Director: Prakash Jha
Producers: Prakash Jha Productions and UTV Motion Pictures
Writers: Prakash Jha and Anjum Rajabali
Cast: Amitabh Bachchan, Ajay Devgn, Kareena Kapoor, Manoj Bajpayee, Arjun Rampal, Amrita Rao
Music: Salim-Sulaiman, Aadesh Shrivastav, Meet Bros and Indian Ocean
Genre: Drama
By: Keyur Seta
Rating: * *
Story Outline: Retired school principal Daduji (Amitabh Bachchan) is a man of Gandhian principles, who believes in fighting injustice. His son Akhilesh (Indraneil Sengupta), an engineer, follows his father’s footsteps in being an idealist. One day, Akhilesh’s businessman friend Manav (Ajay Devgn) comes to stay with them. Daduji has a clash of words with Manav due to the differences in ideologies. Soon, a part of a flyover, created by Akhilesh, is destroyed, which leads to his accidental death. This starts Daduji’s struggle against the system on various issues.
Review: Over the years Prakash Jha has acquired an identity of a filmmaker specializing in the hard hitting socio political genre. But since Raajneeti (2010) onwards, he has been showing an inclination towards commercialism while presenting social issues. Although he has succeeded in producing engaging films while doing this, the content hasn’t been up to the mark. He does it again with Satyagraha. This time, however, his effort stoops lower than ‘not up to the mark’ for he makes a mockery of a social movement by making it unconvincingly filmi.
Despite Jha’s stern denial, even a primary school kid would understand that the film and its characters are fully based on the Anna Hazare movement (Bachchan: Anna Hazare, Devgn: Arvind Kejriwal and Kapoor: Shazia Ilmi).
But his celluloid version of the movement just fails to create any impact whatsoever due to high degrees of Bollywood-isms thrown in which just makes it look fake! From these points, the romantic angle between Devgn and Kapoor deserves special mention for being the most forced and unconvincing love story in a long, long time.
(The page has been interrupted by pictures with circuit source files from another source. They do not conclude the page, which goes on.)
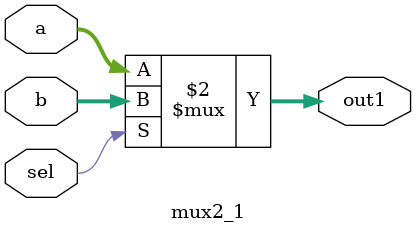
<source format=v>
`timescale 1ns / 1ps


module mux2_1(out1, a, b, sel) ;
parameter WIDTH = 8;
output [WIDTH-1:0] out1;
input [WIDTH-1:0] a, b;
input sel;
assign out1 = sel==0?a:b;
endmodule

</source>
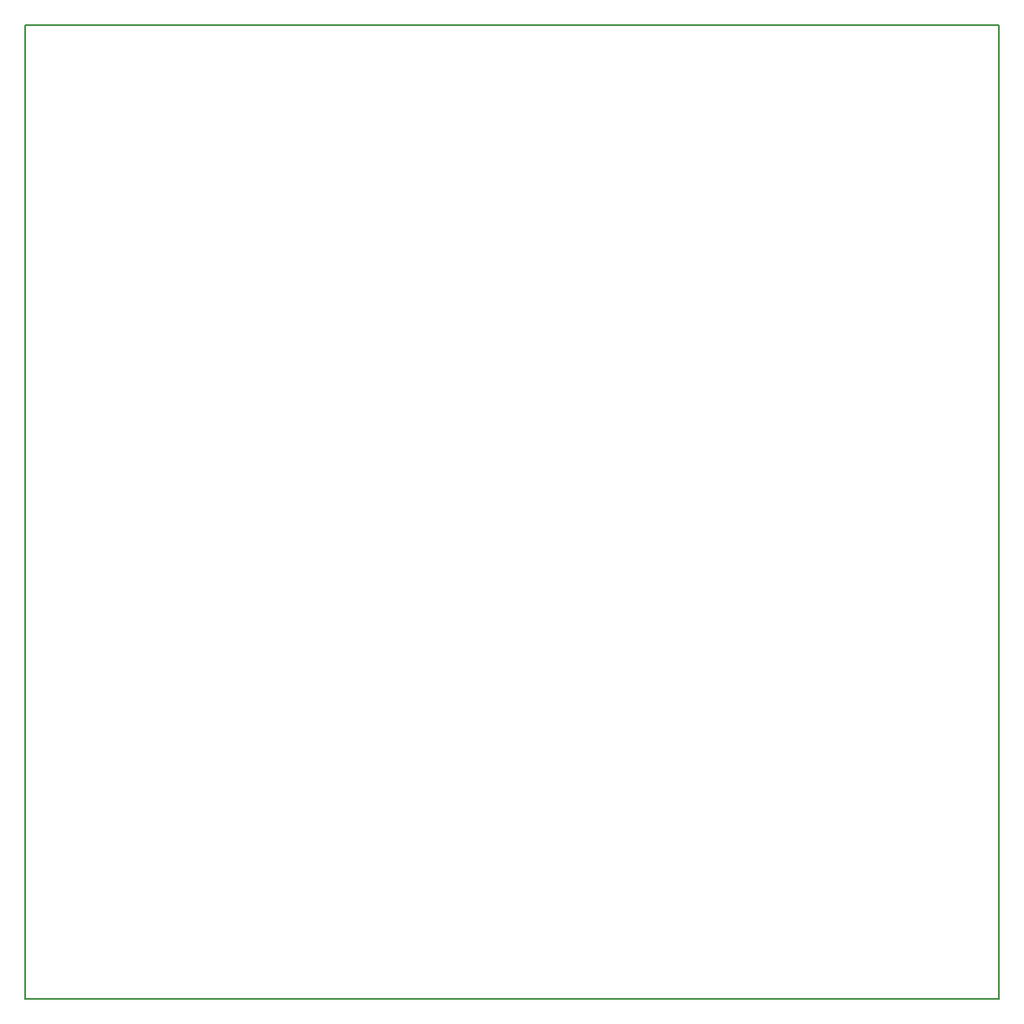
<source format=gm1>
G04 MADE WITH FRITZING*
G04 WWW.FRITZING.ORG*
G04 DOUBLE SIDED*
G04 HOLES PLATED*
G04 CONTOUR ON CENTER OF CONTOUR VECTOR*
%ASAXBY*%
%FSLAX23Y23*%
%MOIN*%
%OFA0B0*%
%SFA1.0B1.0*%
%ADD10R,3.622050X3.622050*%
%ADD11C,0.008000*%
%ADD10C,0.008*%
%LNCONTOUR*%
G90*
G70*
G54D10*
G54D11*
X4Y3618D02*
X3618Y3618D01*
X3618Y4D01*
X4Y4D01*
X4Y3618D01*
D02*
G04 End of contour*
M02*
</source>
Although there are inspiring moments but they appear tiny in front of the fallacies.
What also kills the interest is the fact that the writers try to bring in too many issues which ensures a faulty narration. For example, at one point we see these characters trying to uncover the mystery of Akhilesh’s death but in the very next scene, they attack the collector’s office and start preaching anti-corruption. Likewise, the film keeps changing issues and leads up to a climax that can be best described as unintentionally hilarious.
From the various flaws, Kapoor’s character sketch takes the cake. In fact, it won’t be an overstatement to describe this as one of the stupidest portrayals of a journalist ever in Bollywood. So we have this ever-glamorous reporter who joins Daduji’s movement while on duty and even starts residing in his bungalow. Later on, her image is also included in the posters of the Jan Satyagrahi’s team! This is more than idiotic as no reporter would dare take a side in such a manner and if he or she ever does it, the person is fired the very moment. Well, did I see Anjum Rajabali’s name in the writers’ credits or did I misread it?
Perhaps the song ‘Raghupati Raghav’ is the best moment of the film. The rest of the songs weren’t required at all. The camerawork and background score are decent while the editing is passable.
Talking about the performances, Amitabh Bachchan does succeed in being an aged social activist who is never short of inner strength. But it hurts to see his super acting talent being wasted in such a film. It hurts even more when he is forced to ham in the climax. His character is also the same as in Aarakshan. Ajay Devgn is just average this time, which is a surprise. Most of the times, it looked as if he is trying too hard. Kareena Kapoor doesn’t impress due to the characterization as mentioned above.
Manoj Bajpayee turns out the best of all, although even his character is carried forward his character from Aarakshan. From the rating, there is half a star extra for Big B and Bajpayee’s performances. Arjun Rampal is likable as an aggressive political leader. He should have been given more screen space. Amrita Rao has hardly anything to do. She is strictly okay. The rest of the supporting actors just fit the bill.
Overall, Satyagraha suffers due to various flaws. The film will struggle at the box office after the first weekend.